Xiwang sold a total of 500 million shares, or 25% of its share capital. The demand was price sensitive and the price was fixed at the bottom of the offering range at HK$2.65, which translated into a 2012 price-to-earnings multiple of 3.8 times based on the bookrunner consensus. The valuation was viewed as cheap in relation to China Oriental Group, which is viewed as the closest comparable and at the time traded at about five times this year’s earnings. However, some investors and analysts who are not that optimistic about the near-term outlook for the Chinese economy argued that cyclical stocks like steel makers are cheap for a good reason and could remain at these levels for a while.

After yesterday’s drop, Xiwang is now valued at 3.1 times this year’s earnings.

The company is an electric arc furnace steel manufacturer, which means it makes steel and steel products from metal scraps rather than from iron ore. It is the largest company of its kind in the Shandong province where steel scraps are particularly prevalent. Among its special steel products are seamless steel pipes, bearings, gearings and steel welding wires.

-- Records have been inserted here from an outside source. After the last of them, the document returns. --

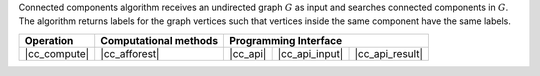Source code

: .. ******************************************************************************
.. * Copyright 2021 Intel Corporation
.. *
.. * Licensed under the Apache License, Version 2.0 (the "License");
.. * you may not use this file except in compliance with the License.
.. * You may obtain a copy of the License at
.. *
.. *     http://www.apache.org/licenses/LICENSE-2.0
.. *
.. * Unless required by applicable law or agreed to in writing, software
.. * distributed under the License is distributed on an "AS IS" BASIS,
.. * WITHOUT WARRANTIES OR CONDITIONS OF ANY KIND, either express or implied.
.. * See the License for the specific language governing permissions and
.. * limitations under the License.
.. *******************************************************************************/

Connected components algorithm receives an undirected graph :math:`G` as input and searches connected components in :math:`G`.
The algorithm returns labels for the graph vertices such that vertices inside the same component have the same labels.

.. |cc_compute|     replace::   :ref:`Computing                   <connected_components_compute>`
.. |cc_afforest|    replace::   :ref:`afforest                    <connected_components_afforest>`
.. |cc_api|         replace::   :ref:`vertex_partitioning(...)    <connected_components_t_api>`
.. |cc_api_input|   replace::   :ref:`vertex_partitioning_input   <connected_components_t_api_input>`
.. |cc_api_result|  replace::   :ref:`vertex_partitioning_result  <connected_components_t_api_result>`

================ =========================== ============ ================= =================
 **Operation**     **Computational methods**           **Programming Interface**
---------------- --------------------------- ------------------------------------------------
  |cc_compute|         |cc_afforest|           |cc_api|    |cc_api_input|    |cc_api_result|
================ =========================== ============ ================= =================
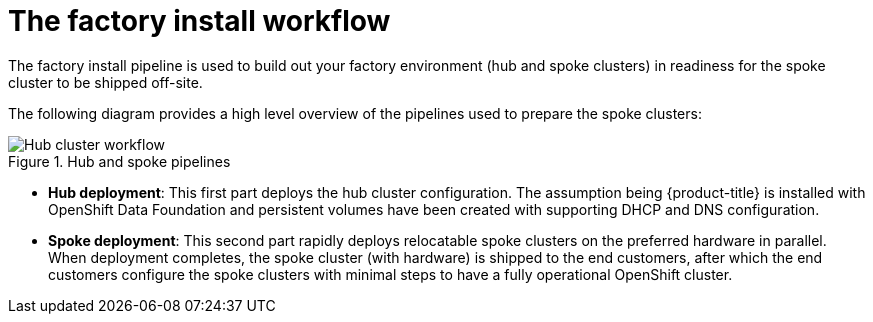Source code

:// Module included in the following assemblies:
//
// * scalability_and_performance/ztp-factory-install-clusters.adoc
:_content-type: CONCEPT
[id="factory-install-workflow_{context}"]
= The factory install workflow

The factory install pipeline is used to build out your factory environment (hub and spoke clusters) in readiness for the spoke cluster to be shipped off-site.

The following diagram provides a high level overview of the pipelines used to prepare the spoke clusters:

.Hub and spoke pipelines

image::ztp-factory-worflows-pipeline-steps.png[Hub cluster workflow]

* **Hub deployment**: This first part deploys the hub cluster configuration. The assumption being {product-title} is installed with OpenShift Data Foundation and persistent volumes have been created with supporting DHCP and DNS configuration.
* **Spoke deployment**: This second part rapidly deploys relocatable spoke clusters on the preferred hardware in parallel. When deployment completes, the spoke cluster (with hardware) is shipped to the end customers, after which the end customers configure the spoke clusters with minimal steps to have a fully operational OpenShift cluster.




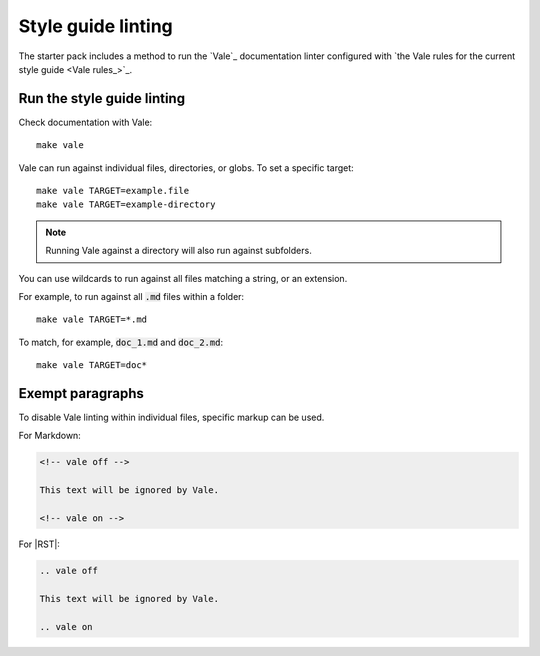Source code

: .. _automatic-checks-styleguide:

Style guide linting
===================

The starter pack includes a method to run the `Vale`_ documentation linter configured with `the Vale rules for the current style guide <Vale rules_>`_.


Run the style guide linting
---------------------------

Check documentation with Vale::

   make vale

Vale can run against individual files, directories, or globs.
To set a specific target::

    make vale TARGET=example.file
    make vale TARGET=example-directory

.. note::

    Running Vale against a directory will also run against subfolders.

You can use wildcards to run against all files matching a string, or an extension.

For example, to run against all :code:`.md` files within a folder::

    make vale TARGET=*.md

To match, for example, :code:`doc_1.md` and :code:`doc_2.md`::

    make vale TARGET=doc*


Exempt paragraphs
-----------------

To disable Vale linting within individual files, specific markup can be used.

For Markdown:

.. code-block:: Markdown

   <!-- vale off -->

   This text will be ignored by Vale.

   <!-- vale on -->

For |RST|:

.. code-block:: rest

   .. vale off

   This text will be ignored by Vale.

   .. vale on
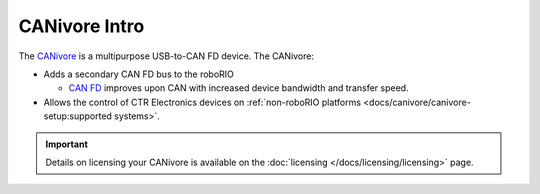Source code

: CANivore Intro
==============

The `CANivore <https://store.ctr-electronics.com/canivore/>`__ is a multipurpose USB-to-CAN FD device. The CANivore:

- Adds a secondary CAN FD bus to the roboRIO

  - `CAN FD <https://store.ctr-electronics.com/can-fd/>`__ improves upon CAN with increased device bandwidth and transfer speed.

- Allows the control of CTR Electronics devices on :ref:`non-roboRIO platforms <docs/canivore/canivore-setup:supported systems>`.

.. important:: Details on licensing your CANivore is available on the :doc:`licensing </docs/licensing/licensing>` page.

.. grid:: 1 2 2 2
   :gutter: 3

   .. grid-item-card:: Initial Setup
      :link-type: doc
      :link: canivore-setup

      Setting up a CANivore for robot projects and desktop development.

   .. grid-item-card:: API Usage
      :link-type: doc
      :link: canivore-api

      Using the CANivore with devices in API.

   .. grid-item-card:: Hardware-Attached Simulation
      :link-type: doc
      :link: canivore-hardware-attached

      Using a CANivore with hardware devices in a desktop environment.

   .. grid-item-card:: Advanced Configuration
      :link-type: doc
      :link: canivore-config

      Advanced configuration options for the CANivore.
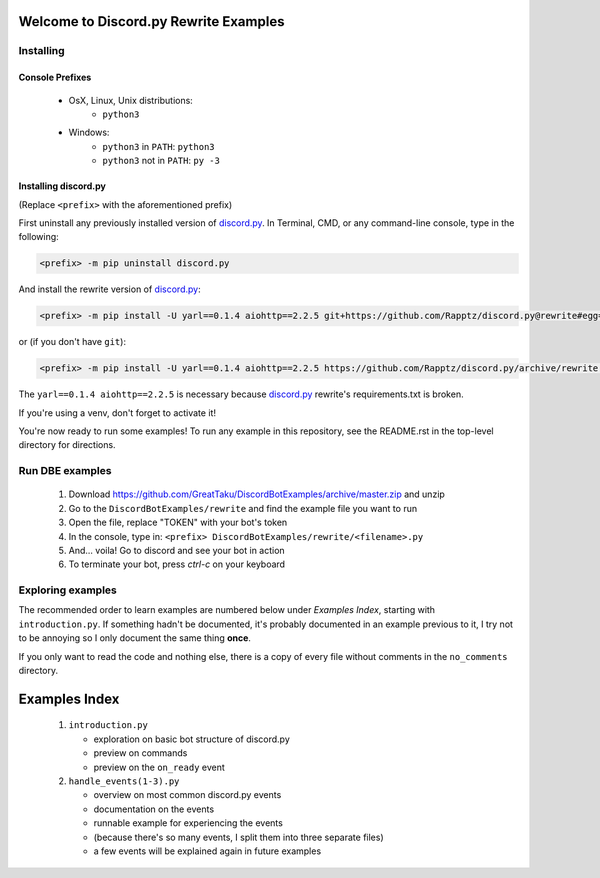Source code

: ======================================
Welcome to Discord.py Rewrite Examples
======================================

Installing
==========

Console Prefixes
----------------

 * OsX, Linux, Unix distributions: 
     * ``python3``
 * Windows:
     * ``python3`` in ``PATH``: ``python3``   
     * ``python3`` not in ``PATH``: ``py -3``
     
Installing discord.py
---------------------

(Replace ``<prefix>`` with the aforementioned prefix)

First uninstall any previously installed version of `discord.py`_.
In Terminal, CMD, or any command-line console, type in the following:

.. code-block:: Bash

    <prefix> -m pip uninstall discord.py

And install the rewrite version of `discord.py`_:

.. code-block:: Bash

    <prefix> -m pip install -U yarl==0.1.4 aiohttp==2.2.5 git+https://github.com/Rapptz/discord.py@rewrite#egg=discord.py[voice]

or (if you don't have ``git``):

.. code-block:: Bash
   
   <prefix> -m pip install -U yarl==0.1.4 aiohttp==2.2.5 https://github.com/Rapptz/discord.py/archive/rewrite.zip#egg=discord.py[voice]

The ``yarl==0.1.4 aiohttp==2.2.5`` is necessary because `discord.py`_ rewrite's requirements.txt is broken.

If you're using a venv, don't forget to activate it!

You're now ready to run some examples! To run any example in this repository, 
see the README.rst in the top-level directory for directions.

Run DBE examples
================

 1. Download https://github.com/GreatTaku/DiscordBotExamples/archive/master.zip and unzip
 2. Go to the ``DiscordBotExamples/rewrite`` and find the example file you want to run
 3. Open the file, replace "TOKEN" with your bot's token
 4. In the console, type in: ``<prefix> DiscordBotExamples/rewrite/<filename>.py``
 5. And... voila! Go to discord and see your bot in action
 6. To terminate your bot, press `ctrl-c` on your keyboard

Exploring examples
==================

The recommended order to learn examples are numbered below under *Examples Index*, starting with ``introduction.py``.
If something hadn't be documented, it's probably documented in an example previous to it,
I try not to be annoying so I only document the same thing **once**.

If you only want to read the code and nothing else, there is a copy of every file without
comments in the ``no_comments`` directory.

==============
Examples Index
==============

 1. ``introduction.py``

    * exploration on basic bot structure of discord.py
    * preview on commands
    * preview on the ``on_ready`` event

 2. ``handle_events(1-3).py``

    * overview on most common discord.py events
    * documentation on the events
    * runnable example for experiencing the events
    * (because there's so many events, I split them into three separate files)
    * a few events will be explained again in future examples

 ..
    links:

.. _discord.py: https://discordpy.readthedocs.io/en/rewrite

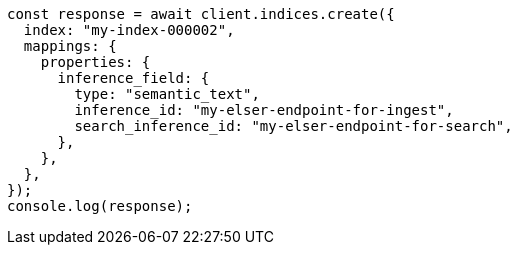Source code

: // This file is autogenerated, DO NOT EDIT
// Use `node scripts/generate-docs-examples.js` to generate the docs examples

[source, js]
----
const response = await client.indices.create({
  index: "my-index-000002",
  mappings: {
    properties: {
      inference_field: {
        type: "semantic_text",
        inference_id: "my-elser-endpoint-for-ingest",
        search_inference_id: "my-elser-endpoint-for-search",
      },
    },
  },
});
console.log(response);
----
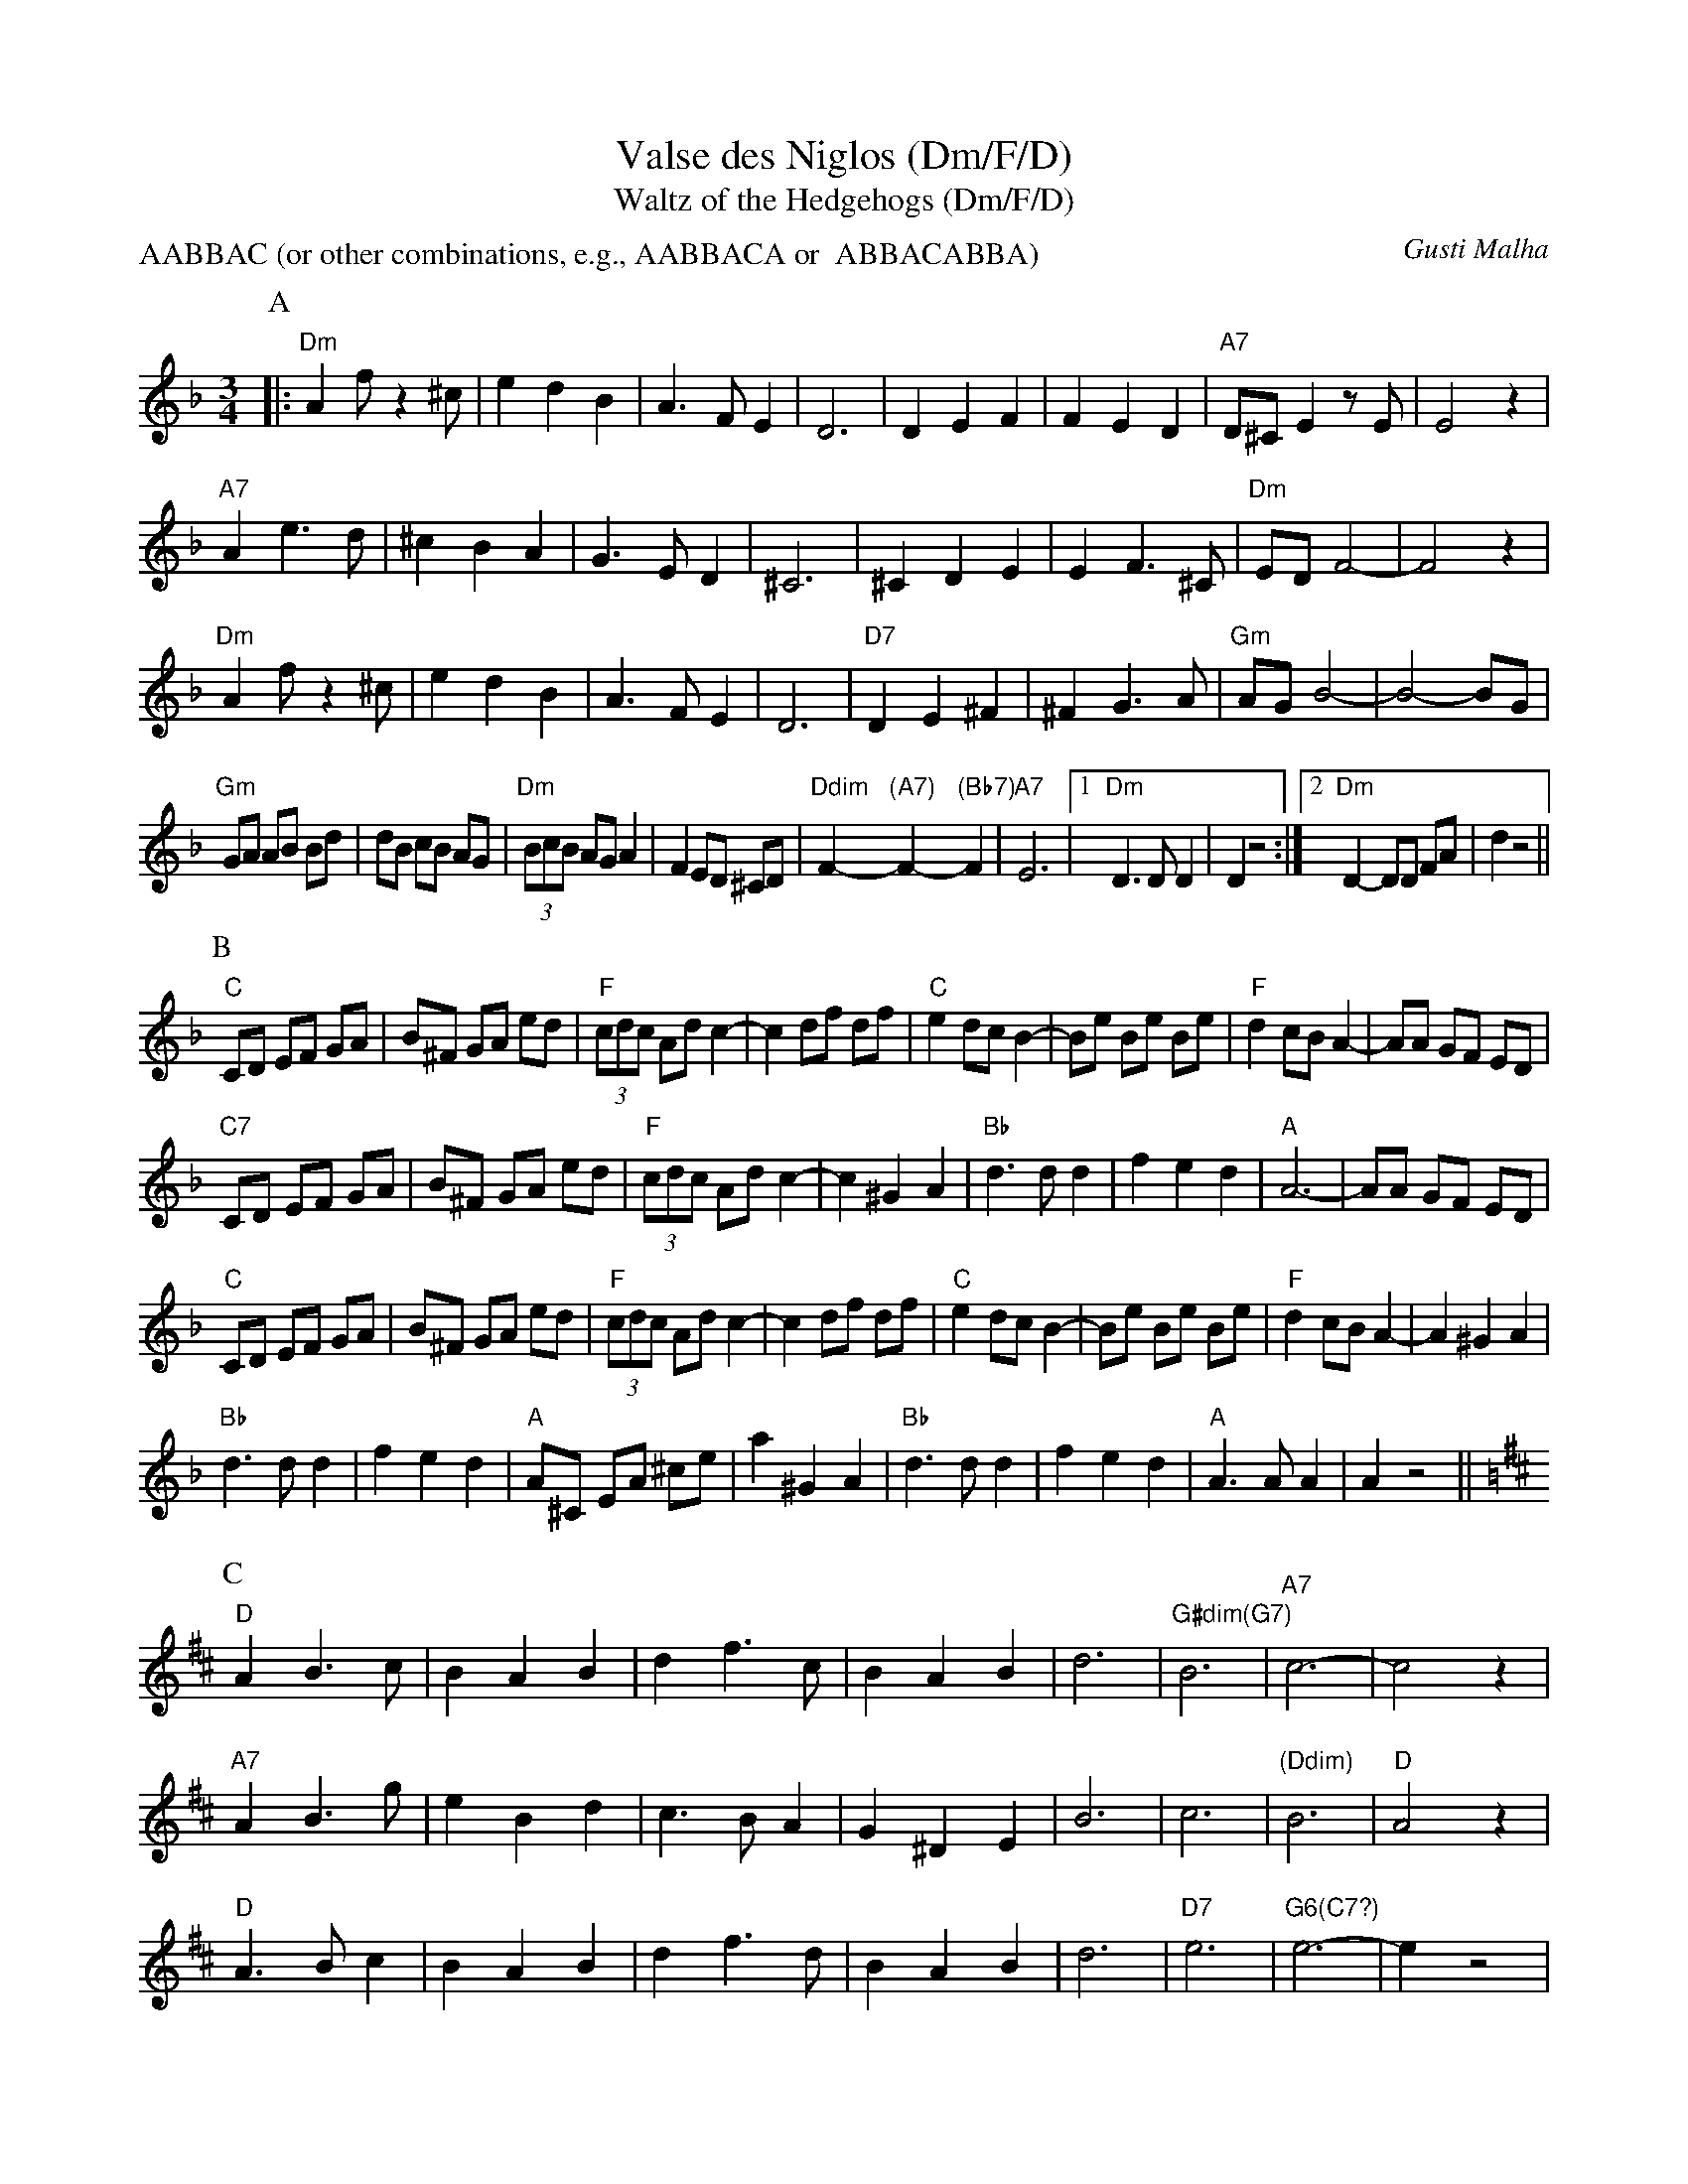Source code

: X:3
T:Valse des Niglos (Dm/F/D)
T:Waltz of the Hedgehogs (Dm/F/D)
S:French Musette, 1920's  (transposed from Em/G/E, and slightly modified)
C:Gusti Malha
Z:ABC by Moshe Braner, 000825
N:transposed to Dm, F, D (in parts A, B, C)
N:modified ends of parts A and C, and added some swinging hints
M:3/4
L:1/4
P:AABBAC (or other combinations, e.g., AABBACA or  ABBACABBA)
K:Dm
P:A
|: "Dm"Af/z^c/ | edB | A>FE | D3 | DEF | FED | "A7"D/^C/ Ez/E/|E2z |
"A7"Ae>d | ^cBA | G>ED | ^C3 | ^CDE | EF>^C | "Dm"E/D/ F2-|F2z |
   "Dm"Af/z^c/ | edB | A>FE | D3 | "D7"DE^F | ^FG>A | "Gm"A/G/ B2-|B2-B/G/ |
L:1/8
"Gm"GA AB Bd | dB cB AG | (3"Dm"BcB AG A2 | F2 ED ^CD |\
"Ddim"F2-"(A7)"F2-"(Bb7)"F2 | "A7"E6 |1 "Dm"D3 D D2 | D2 z4 :|2 "Dm"D2-DD FA | d2 z4 ||
P:B
K:F
L:1/8
"C"CD EF GA | B^F GA ed | (3"F"cdc Ad c2-|c2 df df |\
"C"e2 dc B2-| Be Be Be | "F"d2 cB A2-|AA GF ED |
"C7"CD EF GA | B^F GA ed | (3"F"cdc Ad c2-|c2 ^G2 A2 |\
"Bb"d3 d d2 | f2 e2 d2 | "A"A6-|AA GF ED |
"C"CD EF GA | B^F GA ed | (3"F"cdc Ad c2-|c2 df df |\
"C"e2 dc B2-| Be Be Be | "F"d2 cB A2-|A2 ^G2 A2 |
"Bb"d3 d d2 | f2 e2 d2 | "A"A^C EA ^ce |a2 ^G2 A2 |\
"Bb"d3 d d2 | f2 e2 d2 | "A"A3 A A2 | A2 z4 ||
P:C
K:D
L:1/4
"D"AB>c | BAB | df>c | BAB | d3 | "G#dim(G7)"B3 | "A7"c3-|c2 z |
"A7"AB>g | eBd | c>BA | G^DE | B3 | c3 | "(Ddim)"B3 | "D"A2 z |
"D"A>Bc | BAB | df>d | BAB | d3 | "D7"e3 | "G6(C7?)"e3-|e z2 |
"Gm"dc_B | _Bcd | "D"dA2-|A B/A/ F/D/ |\
F3 | "A7"E3 | "D"D-D/D/ F/A/ | d2 z4 ||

J.P. Morgan was the sole global coordinator and also acted as joint bookrunner together with ABC International, CCB International, Citi and Kim Eng Securities.

But Xiwang wasn’t the only company to start trading yesterday. It was accompanied by Christine International Holdings, which operates a retail chain of bakeries in China. It too had a fairly lacklustre debut and fell at opening. However, by mid-morning it had returned above the IPO price and it finished the day one Hong Kong cent higher (+0.6%) at HK$1.61.

The company, which was brought to market by BNP Paribas, saw relatively greater demand for its IPO, although admittedly the deal was a lot smaller at just $52 million. The deal was about two times covered overall, according to a source, and the 10% retail offering was 3.5 times subscribed. More importantly, though, the institutional tranche was primarily bought by long-only funds, including a lot of Hong Kong-based accounts. Some hedge funds also participated. Asia accounted for the majority of the demand, complemented by a few orders from Europe and the US.

Christine sold 250 million shares at a price of HK$1.60, which was at the bottom of the price range and valued the company at 9.7 times this year’s earnings.